If you have records from another physician, provider or hospital, you may bring them with you to your appointment. If you do not have a copy, please contact the physician, provider or hospital prior to your TCO appointment to let them know we will be requesting them.

Yes, of course. Feel free to have family members or friends join you in your consultation. Many patients find it is helpful to have support in the room, even just as an extra set of ears to remember the details of the visit.

After your Appointment

After your appointment, or after surgery, you can expect prompt and accessible follow-up treatment. Care continues long after surgery and we want to be a part of your complete healing process. If you ever have questions, please do not hesitate to contact us. My care coordinator will follow up with any of your needs or requests as necessary.

If an MRI scan or other diagnostic test was ordered, you will be called with the results once they are accessible. We will contact you at the number you provided in your registration, a brief message will be left if you are not available. If you do not hear from us within 7 days of your scan, please contact us. We will discuss your plan of care and next steps during this call.

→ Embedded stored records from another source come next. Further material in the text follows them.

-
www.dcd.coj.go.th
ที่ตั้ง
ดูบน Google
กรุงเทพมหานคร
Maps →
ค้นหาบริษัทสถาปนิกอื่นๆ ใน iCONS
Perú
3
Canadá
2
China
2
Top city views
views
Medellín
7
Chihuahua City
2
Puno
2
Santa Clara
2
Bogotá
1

If you have questions after your appointment, please feel free to contact my patient care coordinator, Rachael, at 763-302-2282. She will assist you with answering your questions or messaging me for further support.

After Surgery

Aftercare and rehabilitation will vary significantly depending on the surgical procedure. Specific details will be discussed in the office when you schedule surgery, on the day of surgery and also at follow up visits. If you have any specific questions or concerns that we do not address, please let us know.

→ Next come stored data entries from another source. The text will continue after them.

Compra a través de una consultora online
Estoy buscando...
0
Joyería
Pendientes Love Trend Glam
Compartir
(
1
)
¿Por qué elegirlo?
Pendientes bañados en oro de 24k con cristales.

After most ankle and many foot surgical procedures, a bulky splint is applied and is kept on for about the first two weeks after surgery. In some cases, patients are placed into a post-op boot or shoe with instructions on their weight bearing abilities. Wear loose fitting clothes to your surgery that will fit over a large splint. Loose shorts, sweatpants or a skirt typically work best.

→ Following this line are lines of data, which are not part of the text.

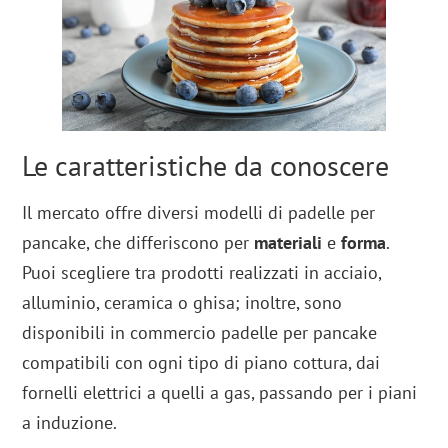
Le caratteristiche da conoscere
Il mercato offre diversi modelli di padelle per
pancake, che differiscono per
materiali
e
forma
.
Puoi scegliere tra prodotti realizzati in acciaio,
alluminio, ceramica o ghisa; inoltre, sono
disponibili in commercio padelle per pancake
compatibili con ogni tipo di piano cottura, dai
fornelli elettrici a quelli a gas, passando per i piani
a induzione.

After surgery a patient can shower or bathe keeping the splint dry. After the splint is removed, generally two to three weeks after surgery, patients can shower like normal. No soaking of the incision in any type of water until six weeks after surgery.

If surgery is performed on the left foot, patients can typically drive at any point if they are not taking pain medication. If surgery is performed on the right foot, it is typically safe to drive when you are fully weight bearing and not in a post-op boot.                

Most patients who are non-weight bearing use crutches or a knee scooter to get around after surgery. Either option will be arranged at your appointment before surgery. If you are going to be able to bear some weight after surgery, this will be discussed prior to surgery.

 

Some surgeries allow patients to weight bear right after surgery. Specific instructions will be provided at your appointment before surgery as well as outlined in your discharge instructions from the surgical facility.

The amount of time off of work will vary depending on each unique patient and each unique procedure. Please feel free to discuss this with us in your appointment or contact us directly with any questions. The time frame for recovery and resuming regular exercise depends on the procedure and the individual, but it is our goal to get you back to your regular lifestyle as fast as possible. You can discuss your likely recovery time at your appointment.

Each individual will experience different pain levels, but it is our goal to have you feeling 100% as soon as possible. To get an idea of the pain expectations for your individual case, please discuss with me at your appointment. Please note that we strive to get our patients off narcotic pain medication as soon as possible. It can be needed shortly after surgery, but we do not advocate long-term use of pain medication. We take pain medication very seriously and make sure it is necessary before signing a prescription for any patient. Always call with any pain concerns.